_Assigned task 1_
Answer these questions about the tftpd mailing-list message:
(a) Which mailing list is the message posted to?
(b) What message does the PXE ROM broadcast first?
(c) Which RFC does dhcpd follow when it sets the byte after the last option?
_Assigned task 2_
In the tftpd mailing-list message, swap "DHCPOFFER" for "DHCPACK" and write out the passage starting with "dhcpd replies with" and going on through "to tftpboot pxeboot_ia32.bin0xff.".
_Assigned task 3_
Write the next part of the tftpd mailing-list message, carrying on from its final sentence.
*** Supplied passage ***
Subject: Re: tftpd
To: David Laight <david@l8s.co.uk>
From: Alex <xela@MIT.EDU>
List: tech-userlevel
Date: 03/02/2003 18:05:28
> > Your workaround prevents the sysadmins from noticing that their PXE
> > ROMs are broken and applying negative reinforcement to the vendor. I
> > agree with what others have said that having the ability to debug this
> > kind of lossage is more important than a workaround for one specific
> > case. What if the next rev of this buggy PXE ROM appends a 0xfe rather
> > than 0xff?
> 
> 
> I agree - the thing to do is to ensure that tftpd's error message
> has the 0xff byte 'suitably' escaped (probably even if 0xff the the
> printable character ij or y").  The sysadmin can always
> link the actual file to that name (isn't that the way you find the
> filename that is being requested anyway?)

Ok, clearly I should have gone into more detail in the first
place.  The fact that it's 0xff isn't arbitrary; it's a protocol
implementation mistake.  What happens is this:  the PXE ROM
broadcasts a DHCPDISCOVER.  Assuming dhcpd.conf has been
configured for it, e.g.:

    match if substring
        (option vendor-class-identifier,0,20)="PXEClient:Arch:00000";
    option bootfile-name "pxeboot_ia32.bin";

dhcpd replies with a DHCPOFFER with the bootfile-name option.  In
conformance with rfc2132, dhcpd sets the byte after the last
option in the options field, which is in this case necessarily the
bootfile-name, to 255.  The PXE ROM incorrectly treats this as
part of the filename, and tries to tftpboot pxeboot_ia32.bin0xff.
*** End of Supplied passage ***
*** Records ***
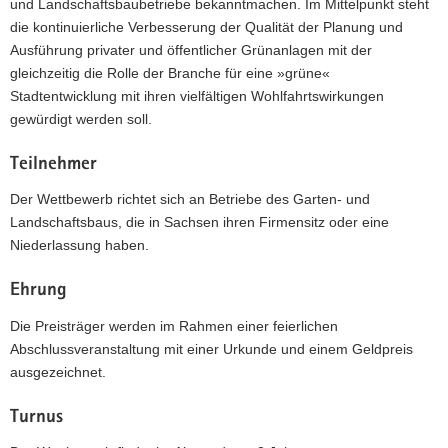
und Landschaftsbaubetriebe bekanntmachen. Im Mittelpunkt steht
a
die kontinuierliche Verbesserung der Qualität der Planung und
v
Ausführung privater und öffentlicher Grünanlagen mit der
i
gleichzeitig die Rolle der Branche für eine »grüne«
g
Stadtentwicklung mit ihren vielfältigen Wohlfahrtswirkungen
a
gewürdigt werden soll.
t
i
Teilnehmer
o
Der Wettbewerb richtet sich an Betriebe des Garten- und
n
Landschaftsbaus, die in Sachsen ihren Firmensitz oder eine
Niederlassung haben.
Ehrung
Die Preisträger werden im Rahmen einer feierlichen
Abschlussveranstaltung mit einer Urkunde und einem Geldpreis
ausgezeichnet.
Turnus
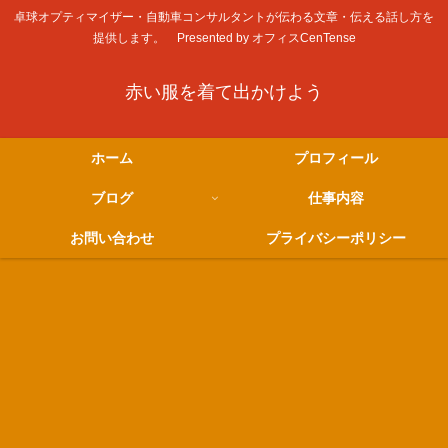
卓球オプティマイザー・自動車コンサルタントが伝わる文章・伝える話し方を
提供します。 Presented by オフィスCenTense
赤い服を着て出かけよう
ホーム
プロフィール
ブログ
仕事内容
お問い合わせ
プライバシーポリシー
*** End of Records ***
_Answer 1_
(a) tech-userlevel
(b) A DHCPDISCOVER
(c) rfc2132

_Answer 2_
dhcpd replies with a DHCPACK with the bootfile-name option.  In
conformance with rfc2132, dhcpd sets the byte after the last
option in the options field, which is in this case necessarily the
bootfile-name, to 255.  The PXE ROM incorrectly treats this as
part of the filename, and tries to tftpboot pxeboot_ia32.bin0xff.

_Answer 3_
My initial "0xff appended" was shorthand for all of this; there's
no risk they'll append a different value in the next rev.

I agree that just silently working around the bug, as I initially
intended to do, would be poor; I'll add logging.  But I still
believe that the default behavior should be to accept the
malformed bootfile name:  to do otherwise would violate both the
principle of least surprise and the robustness principle.

Most sysadmins use tftp rarely.  They don't have its intricacies
loaded into their forebrains, and they don't especially want to:
the least surprising thing for a sysadmin who's trying to netboot
a machine with one of these early-generation Intel PXE ROMs is 
for it to just boot.  I got surprised a few months ago, and
consequently became a lot more intimately acquainted with tftp
than I ever wanted to be.  I don't see any point in any other
sysadmin having to tread over that same ground.

IMHO Postel's language in RFC 791, where I believe he first stated
the robustness principle, could hardly be more clear:

    The implementation of a protocol must be robust.  Each
    implementation must expect to interoperate with others
    created by different individuals....  In general, an
    implementation must be conservative in its sending
    behavior, and liberal in its receiving behavior.  That
    is, it must be careful to send well-formed datagrams,
    but must accept any datagram that it can interpret
    (e.g., not object to technical errors where the
    meaning is still clear).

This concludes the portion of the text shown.